▸ **Texte extrait**:
▬▬▬
M. le Président, lorsque nous parlons de la charte des droits,
nous ne faisons pas - et je ne le ferai pas - que souligner les
difficultés considérables que cette charte pose aux pouvoirs des
provinces. Nous reconnaissons également, nous lisons... J'ai
écouté les discours de nos amis d'en face, mais pas un seul n'a
souligné que, dans la proposition fédérale, il y a toute
une série de dispositions au titre de la charte des droits qui ne posent
aucun problème au titre des pouvoirs des provinces. Pensez simplement
à l'article 2, aux libertés fondamentales: la liberté de
conscience et la liberté de religion, la liberté de pensée
et de croyance, la liberté de réunions pacifiques, la
liberté de presse, la liberté d'information. Cela ne pose
strictement aucun problème. Quand le Parti québécois
dénonce les aspects de cette charte, il doit au moins reconnaître
que, dans la perspective de la construction d'un Canada meilleur et pour la
protection même des citoyens du Québec, c'est une valeur
incontestable dans la résolution fédérale.
Même chose pour les droits démocratiques qui sont inscrits
dans la proposition fédérale. Cela ne pose aucun problème
constitutionnel et la Cour suprême l'a confirmé. J'aimerais bien
que, du côté du gouvernement péquiste, on ait au moins
l'honnêteté de le dire à nos concitoyens, parce qu'ils ont
droit à cette information et, depuis le début, vous ne cessez de
le taire.
Les difficultés que mes collègues ont soulignées et
que le chef du Parti libéral a soulignées ne tiennent pas non
plus aux droits judiciaires. On évoque la décision de la Cour
suprême neuf contre zéro disant que les droits des provinces
seraient diminués -je vais en dire un mot dans quelques instants - mais
la même question aurait pu être posée: Est-ce que la charte
des droits porte atteinte aux droits du fédéral? Quand on parle
des droits judiciaires contenus actuellement dans le Code criminel, les mandats
de perquisition, le droit pour un inculpé d'obtenir un procès
juste, ce sont des compétences que le gouvernement fédéral
abandonne. La charte limite, au sujet des droits judiciaires, les pouvoirs et
les responsabilités du gouvernement fédéral. De l'autre
côté, on n'en parle jamais. Mais cela, non plus, ne pose pas de
problème aux Québécois et aux provinces.
▬▬▬
▸ **Enregistrements**:
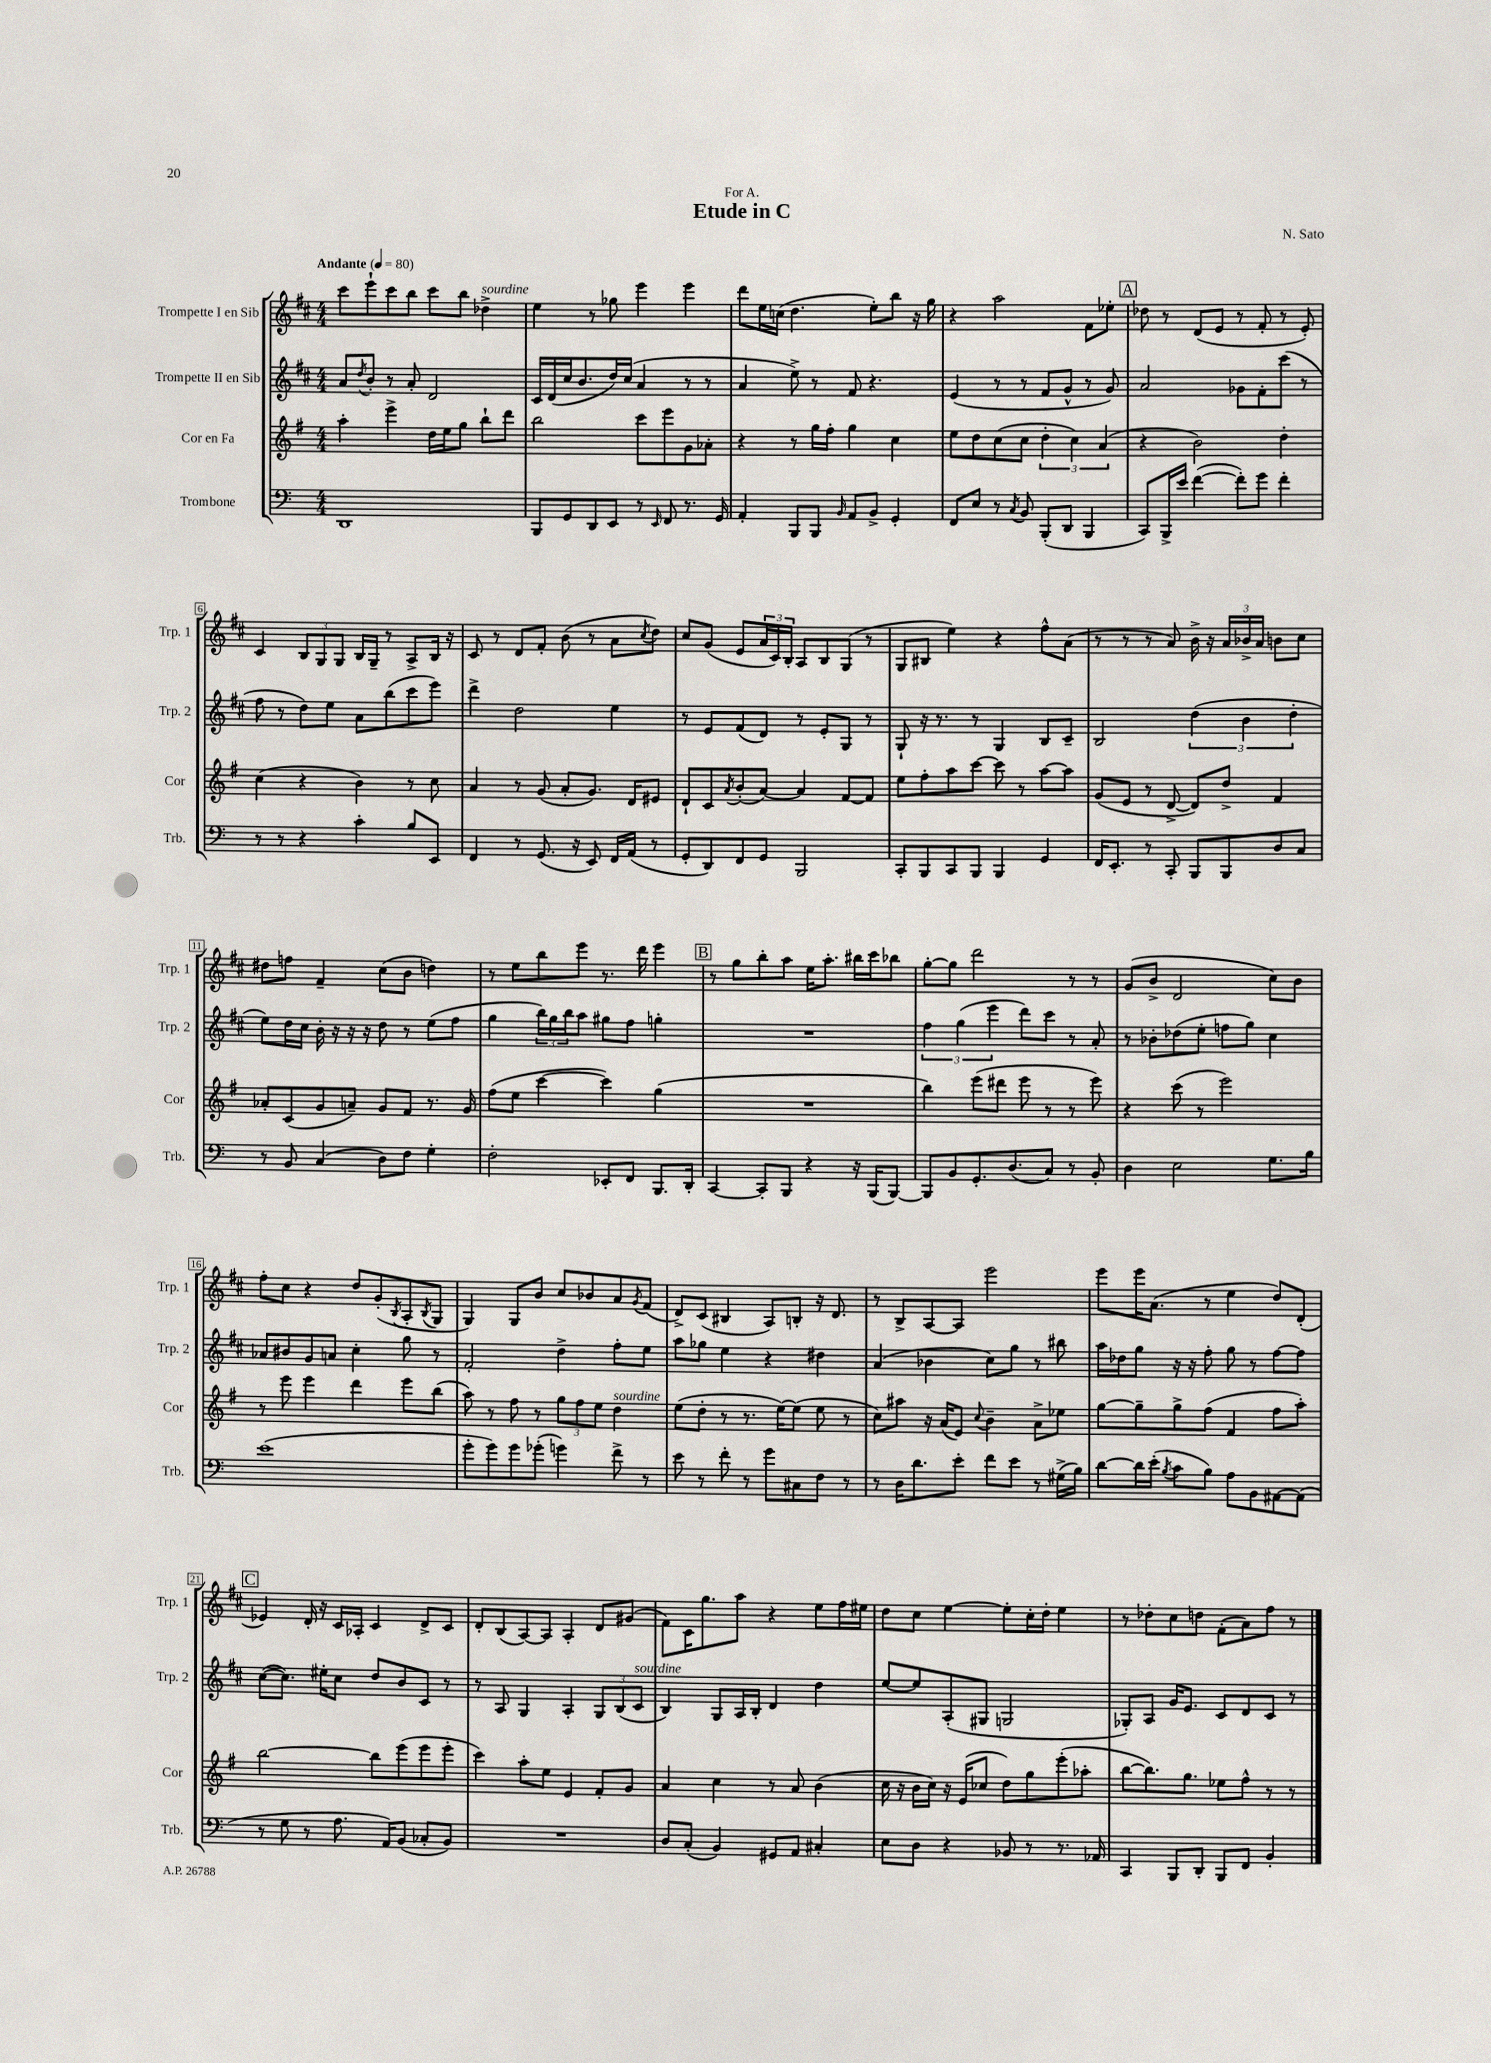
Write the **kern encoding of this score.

**kern	**kern	**kern	**kern
*staff4	*staff3	*staff2	*staff1
*clefF4	*clefG2	*clefG2	*clefG2
*k[]	*k[f#]	*k[f#c#]	*k[f#c#]
*M4/4	*M4/4	*M4/4	*M4/4
*MM80	*MM80	*MM80	*MM80
1DD	4aa'	8a	8ccc#
.	.	8qdd	.
.	.	8b'	8eee`
.	4eee^	8r	8ccc#
.	.	8a'	8bb
.	16dd	2d	8ccc#
.	16ee	.	.
.	8gg	.	8bb
.	8bb`	.	4dd-^
.	8ddd	.	.
=	=	=	=
8BBB	2bb	16c#	4ee
.	.	(16d	.
8GG	.	16cc#	.
.	.	8.b	.
8DD	.	.	8r
8EE	.	16dd)	8gg-
.	.	(16cc#	.
8r	8ccc	4a	4eee
16qqEE	.	.	.
8FF	8eee	.	.
8.r	8g	8r	4eee
.	8a-'	8r	.
16GG	.	.	.
=	=	=	=
4AA'	4r	4a	8ddd
.	.	.	16ee
.	.	.	(16cc
8BBB	8r	8ee^)	4.dd
8BBB	16gg	8r	.
.	16ff#'	.	.
16qqBB	.	.	.
8AA	4gg	8f#	.
8BB^	.	4.r	8ee')
4GG'	4cc	.	8bb
.	.	.	16r
.	.	.	16gg
=	=	=	=
8FF	8ee	(4e	4r
8E	8dd	.	.
8r	(8cc	8r	2aa
8qC	.	.	.
8BB	8cc	8r	.
(8BBB'	6dd'	8f#	.
8DD	.	8g^^	.
.	6cc)	.	.
4BBB	.	8r	8f#
.	(6a	.	.
.	.	8g)	8ee-'
=	=	=	=
8CC)	4r	2a	8dd-
16BBB^	.	.	8r
16e	.	.	.
([4f	2b)	.	(8d
.	.	.	8e
8f'])	.	8g-	8r
8g	.	8f#'	8f#'
4f'	4dd'	(8ccc#	8r
.	.	8r	8e')
=	=	=	=
8r	(4cc	8ff#	4c#
8r	.	8r	.
4r	4r	8dd)	12B
.	.	.	12G
.	.	8ee	.
.	.	.	12G
4c'	4b)	8a	16B
.	.	.	16G~
.	.	(8bb	8r
8B	8r	8ccc#	8A^
8EE	8cc	8eee)	16B
.	.	.	16r
=	=	=	=
4FF	4a	4ddd^	8c#
.	.	.	8r
8r	8r	2dd	8d
(8.GG	(8g	.	8f#'
.	8a'	.	(8b
16r	.	.	.
8EE)	8.g)	.	8r
16FF	.	4ee	8a
(16AA	16d	.	.
.	.	.	8qcc#
8r	8e#	.	8dd)
=	=	=	=
8GG'	8d`	8r	8cc#
8DD)	8c	8e	(8g
.	8qa	.	.
8FF	(8b'	(8f#	8e
8GG	[8a)	8d)	24a
.	.	.	24c#)
.	.	.	24B'
2BBB	4a]	8r	8A
.	.	8e'	8B
.	[8f#	8G	(8G
.	8f#]	8r	8r
=	=	=	=
8CC'	8ee	8G`	8G
8BBB	8ff#'	16r	8B#
.	.	8.r	.
8CC	8aa	.	4ee)
8BBB	[8ccc	8r	.
4BBB	8ccc]	4G	4r
.	8r	.	.
4GG	[8aa	8B	8ff#^^
.	8aa]	8c#~	(8a
=	=	=	=
16FF	(8g	2B	8r
8.EE'	.	.	.
.	8e	.	8r
8r	8r	.	8r
8CC'	[8d^	.	8a)
8BBB	8d])	(6dd	16b^
.	.	.	16r
8BBB	8dd^	.	24a
.	.	6b	24b-^
.	.	.	24a
8D	4f#	.	8b
.	.	6dd'	.
8C	.	.	8cc#
=	=	=	=
8r	8a-'	8ee)	8dd#
8BB	(8c	16dd	8ff
.	.	16cc#	.
(4C	8g	16b'	4f#~
.	.	16r	.
.	8a~)	16r	.
.	.	16r	.
8D)	8g	8dd	(8cc#
8F	8f#	8r	8b
4G'	8.r	(8ee	4dd)
.	.	8ff#	.
.	16g	.	.
=	=	=	=
2F'	(8ff#	4gg	8r
.	8ee	.	8ee
.	[4ccc	24bb)	8bb
.	.	24gg	.
.	.	24bb	.
.	.	8aa	8eee
8EE-'	4ccc])	8gg#	8.r
8FF	.	8ff#	.
.	.	.	16ddd
8.BBB	(4gg	4gg'	4eee
16DD'	.	.	.
=	=	=	=
[4CC	1r	1r	8r
.	.	.	8gg
8CC']	.	.	8bb'
8BBB	.	.	8aa
4r	.	.	16ee
.	.	.	8.aa'
16r	.	.	16bb#
(16BBB	.	.	16ccc#
[8BBB)	.	.	8bb-
=	=	=	=
8BBB]	4bb)	6ff#	[8gg'
8BB	.	.	8gg]
.	.	(6gg	.
8.GG'	(8eee	.	2ddd
.	.	6eee	.
.	8ddd#	.	.
(8.D	.	.	.
.	8eee	8ddd)	.
8C)	8r	8ccc#	.
8r	8r	8r	8r
8BB'	8eee)	8a'	8r
=	=	=	=
4D	4r	8r	(8g
.	.	8b-'	8b^
2E	(8ccc	(8dd-	2d
.	8r	8ee'	.
.	2eee)	8ff	.
.	.	8gg)	.
8.G	.	4cc#	8cc#)
.	.	.	8b
16B	.	.	.
=	=	=	=
(1e	8r	8a-	8ff#'
.	8eee	8b#	8cc#
.	4eee	8g	4r
.	.	8a	.
.	4ddd	4cc#'	8dd
.	.	.	(8g'
.	.	.	8qB
.	8eee	8gg	8A'
.	.	.	8qB
.	(8bb	8r	8G
=	=	=	=
8g'	8aa)	2f#'	4G)
8g)	8r	.	.
8g	8ff#	.	8G
(8g-'	8r	.	8b
4g)	12gg	4dd^	8cc#
.	12ff#	.	.
.	.	.	8b-
.	12ee	.	.
8f^	4dd	8ff#'	8a
.	.	.	8qg
8r	.	8ee	(8f#
=	=	=	=
8e	(8ee	8aa	8d^)
8r	8dd'	8gg-	(8c#
8f'	8r	4ee	4B#
8r	8.r	.	.
8g	.	4r	8A)
.	[16ee)	.	.
8C#	(8ee]	.	8B'
8F	8ee	4dd#	16r
.	.	.	8.d
8r	8r	.	.
=	=	=	=
8r	8cc)	(4a	8r
16D	8aa#	.	8B^
8.d	.	.	.
.	16r	4b-	[8A
.	(16a	.	.
8e'	8e)	.	8A]
.	8qqcc	.	.
8f	4b~	8cc#)	2eee
8e	.	8gg	.
8r	8a^	8r	.
(16G#^	8ee-	8bb#	.
16B)	.	.	.
=	=	=	=
[8d	[8gg	16aa	8eee
.	.	16dd-	.
16d]	8gg~]	8gg	16eee
(16e'	.	.	(8.a
8qB	.	.	.
8c	8gg^	16r	.
.	.	16r	.
8B)	(8ff#	8ff#'	8r
8A	4f#	8gg	4ee
8BB	.	8r	.
[8AA#	8ff#	[8ff#	8dd)
(8AA#]	8aa')	8ff#]	(8d'
=	=	=	=
8r	[2bb	([8cc#	4e-)
8G	.	8.cc#])	.
8r	.	.	16d'
.	.	16ee#'	16r
8.A	.	8cc#	16c#
.	.	.	16A-'
.	8bb]	8dd	4c#
16AA)	.	.	.
(8BB	(8eee	8b	.
8C-'	8eee	8c#	8d^
8BB)	8eee'	8r	8c#
=	=	=	=
1r	4ccc)	8r	8d'
.	.	8A	(8B
.	8aa'	4G	[8A)
.	8ee	.	8A]
.	4e	4A'	4A'
.	8f#'	12G	8d
.	.	(12B	.
.	8g	.	(8g#
.	.	12c#	.
=	=	=	=
8D	4a	4B)	8f#)
(8C'	.	.	16c#
.	.	.	8.gg
4BB)	4cc	8G	.
.	.	16A	8aa
.	.	16B'	.
8GG#	8r	4d	4r
8AA	8a	.	.
4C#'	(4b	4dd	8ee
.	.	.	16ff#
.	.	.	16ee#
=	=	=	=
8E	16cc	[8ee	8dd
.	16r	.	.
8D	16b	8ee]	8cc#
.	16cc)	.	.
4r	16r	(8A'	[4ee
.	(16e	.	.
.	8cc-	8G#	.
8BB-	8dd)	2G	8ee']
8r	8gg	.	16cc#'
.	.	.	16dd'
8.r	(8eee'	.	4ee
.	8aa-'	.	.
16AA-	.	.	.
=	=	=	=
4CC	[8bb	8G-')	8r
.	8.bb])	8A	8dd-'
8BBB	.	16g	8cc#
.	8.gg	8.e	.
8DD'	.	.	8dd
8BBB	8ee-	8c#	(8f#'
8FF	8ff#^^	8d	8a)
4BB'	8r	8c#	8ff#
.	8r	8r	8r
==	==	==	==
*-	*-	*-	*-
▬▬▬
▸ **Tâches**:
(A) D'après le texte sur la charte des droits, pourquoi faudrait-il que le gouvernement péquiste ait l'honnêteté de dire aux concitoyens que les droits démocratiques ne posent aucun problème constitutionnel ? Répondez en une à trois phrases.
(B) Veuillez relever toutes les lignes des enregistrements qui contiennent la chaîne "kern", en tenant compte de la casse.
Le texte et les enregistrements n'ont pas la même provenance.

▸ **Réponses attendues**:
(A) Parce que les concitoyens ont droit à cette information et que, depuis le début, le gouvernement péquiste ne cesse de la taire.

(B)
Write the **kern encoding of this score.
**kern	**kern	**kern	**kern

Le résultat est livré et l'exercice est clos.